Diamonds were discovered and mined for the first time in central India, when large alluvial quantities of the stone were discovered along the rivers Penner, Krishna, and the Godavari. The exact date when diamonds were originally mined in India is unknown, although it is thought to be at least 5,000 years ago. Until the discovery of diamonds in Brazil in the 18th century, India was the world’s only supplier of diamonds. In central India, Golconda was a major diamond trading center. Diamonds were then shipped all over the world, even to Europe. Sanskrit scriptures are the first to mention diamonds in India. The Kautilya Arthashastra describes the diamond commerce in India. Diamonds are mentioned in Buddhist texts dating from the 4th century BCE as a well-known and valuable stone, but no specifics about diamond cutting are mentioned.
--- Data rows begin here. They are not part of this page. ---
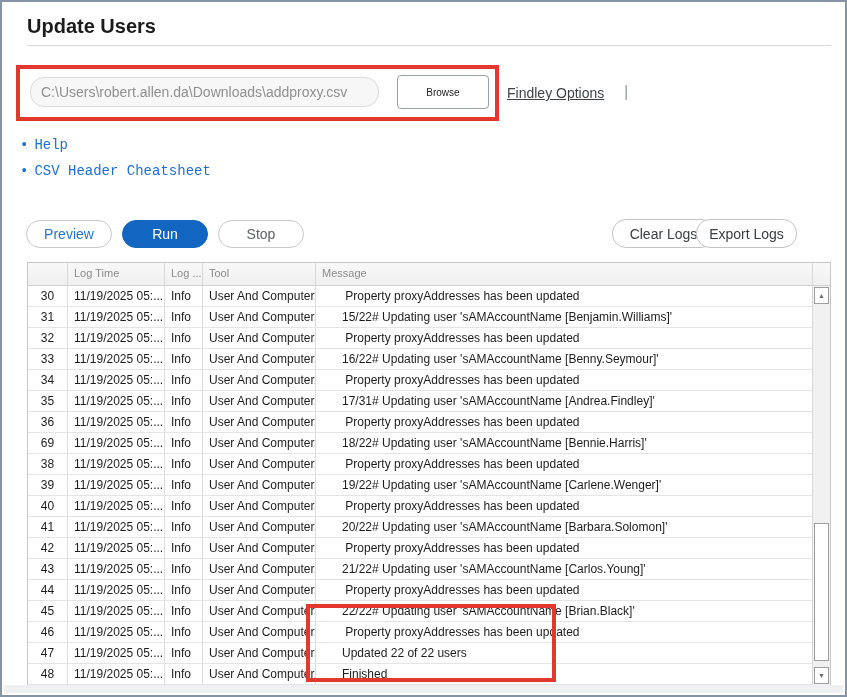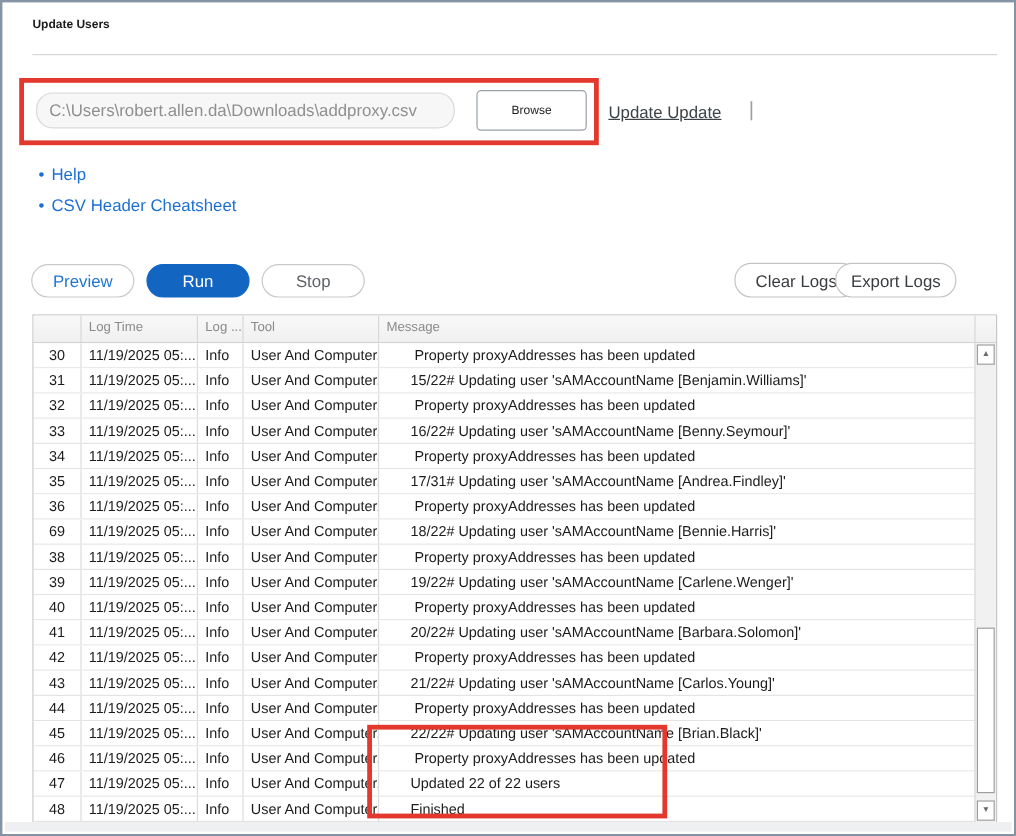--- a/index.html
+++ b/index.html
@@ -8,7 +8,7 @@
     position:relative; width:847px; height:697px; box-sizing:border-box;
     background:#fff; border:2px solid #8494a4; overflow:hidden;
   }
-  .page-title { position:absolute; left:25px; top:13px; font-size:10px; font-weight:600; color:#1b1b1b; }
+  .page-title { position:absolute; left:25px; top:13px; font-size:20px; font-weight:600; color:#1b1b1b; }
   .title-divider { position:absolute; left:25px; top:43px; width:804px; height:1px; background:#d6d6d6; }
 
   .file-input {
Strength, regularity, brightness, ability to scratch metals, and high refractive characteristics are described as desirable attributes of a diamond in another early third-century Indian account. “Foreigners wear it [diamond] on the belief that it may fend off bad forces,” says a Chinese text from the 3rd century BCE. Because diamonds were not found in China, the Chinese utilized them as a “jade cutting knife” rather than a jewel at first.